=== Exercise prompt ===
Every line below between the one holding "iv. to ask a" and the one holding "s Before an", inclusive, should be copied exactly, and no other line.

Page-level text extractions
....................

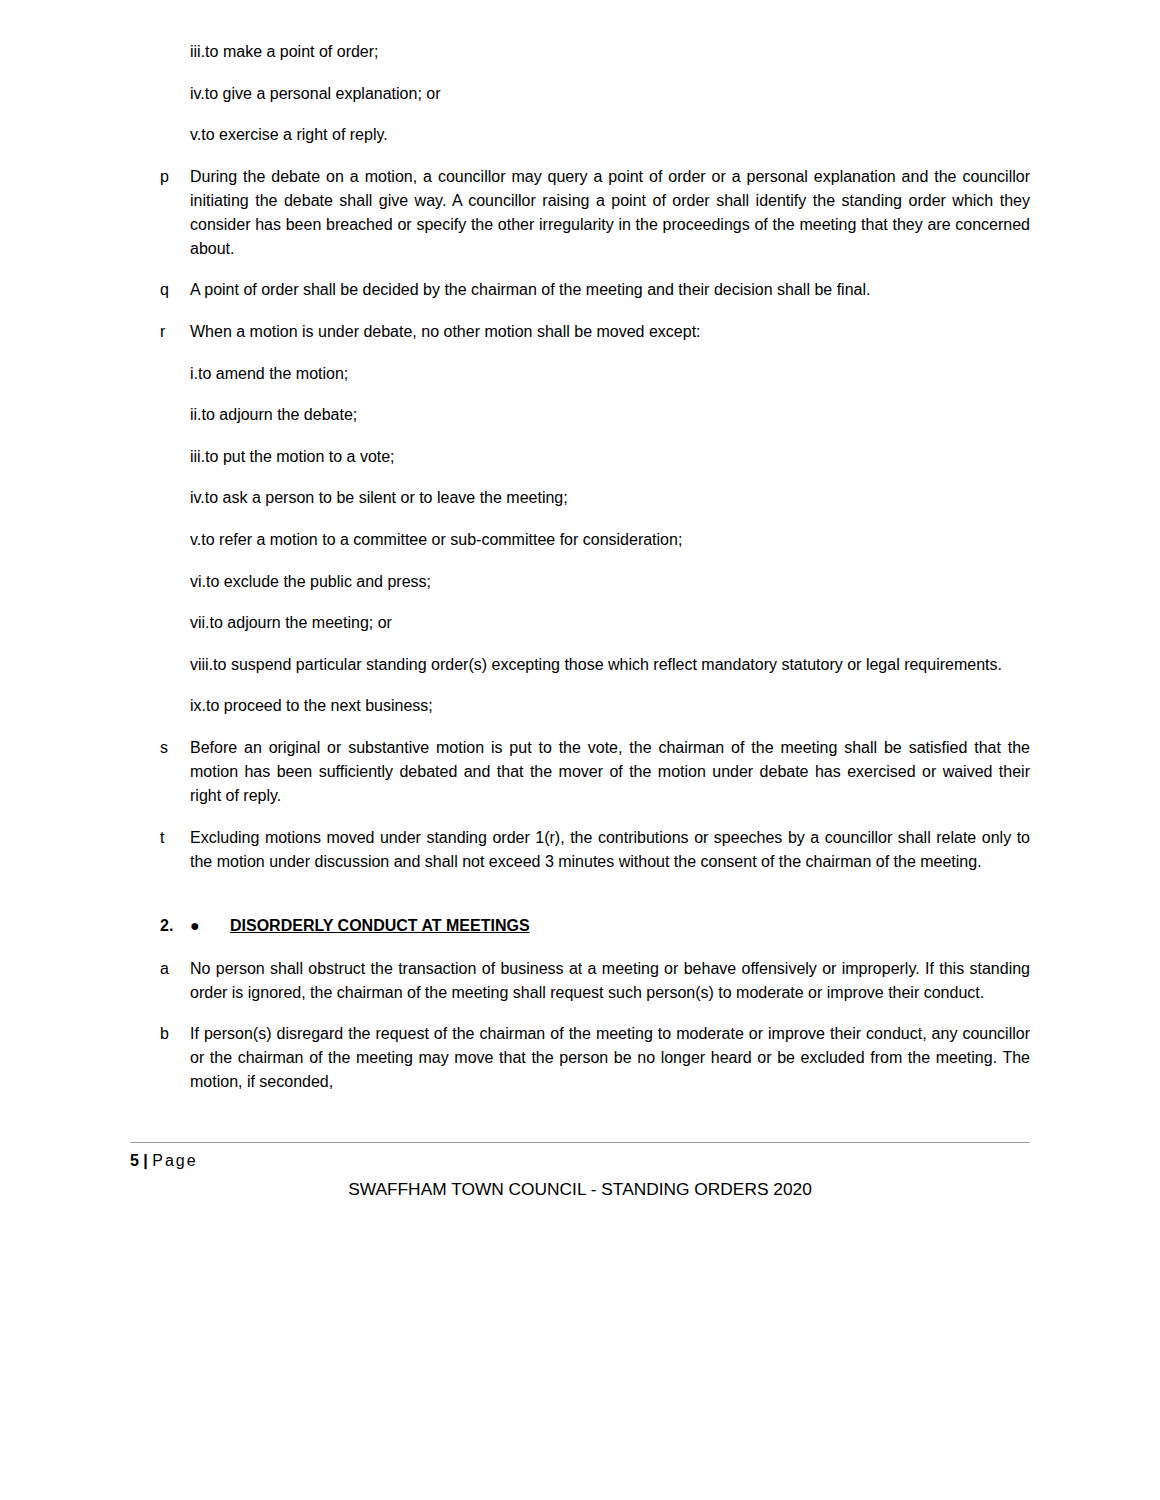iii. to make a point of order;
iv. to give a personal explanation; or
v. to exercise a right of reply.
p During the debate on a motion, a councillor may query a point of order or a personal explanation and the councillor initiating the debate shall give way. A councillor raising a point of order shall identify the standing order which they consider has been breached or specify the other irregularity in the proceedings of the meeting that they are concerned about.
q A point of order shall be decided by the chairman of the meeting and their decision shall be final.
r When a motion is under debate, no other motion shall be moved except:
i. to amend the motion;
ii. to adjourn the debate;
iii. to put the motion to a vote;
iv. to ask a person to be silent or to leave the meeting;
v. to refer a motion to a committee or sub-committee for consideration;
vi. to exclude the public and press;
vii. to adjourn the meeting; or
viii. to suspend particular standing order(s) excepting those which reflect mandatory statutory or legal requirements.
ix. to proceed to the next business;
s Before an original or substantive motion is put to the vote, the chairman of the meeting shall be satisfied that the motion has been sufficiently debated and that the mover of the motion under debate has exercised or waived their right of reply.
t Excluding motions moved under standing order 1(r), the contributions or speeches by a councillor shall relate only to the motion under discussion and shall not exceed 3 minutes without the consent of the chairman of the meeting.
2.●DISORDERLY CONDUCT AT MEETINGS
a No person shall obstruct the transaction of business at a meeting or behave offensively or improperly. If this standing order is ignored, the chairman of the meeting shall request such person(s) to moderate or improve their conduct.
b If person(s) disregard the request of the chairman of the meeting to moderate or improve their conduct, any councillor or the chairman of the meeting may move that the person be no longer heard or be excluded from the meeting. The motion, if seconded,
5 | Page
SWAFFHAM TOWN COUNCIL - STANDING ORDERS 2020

....................

=== Result of this task ===
iv. to ask a person to be silent or to leave the meeting;
v. to refer a motion to a committee or sub-committee for consideration;
vi. to exclude the public and press;
vii. to adjourn the meeting; or
viii. to suspend particular standing order(s) excepting those which reflect mandatory statutory or legal requirements.
ix. to proceed to the next business;
s Before an original or substantive motion is put to the vote, the chairman of the meeting shall be satisfied that the motion has been sufficiently debated and that the mover of the motion under debate has exercised or waived their right of reply.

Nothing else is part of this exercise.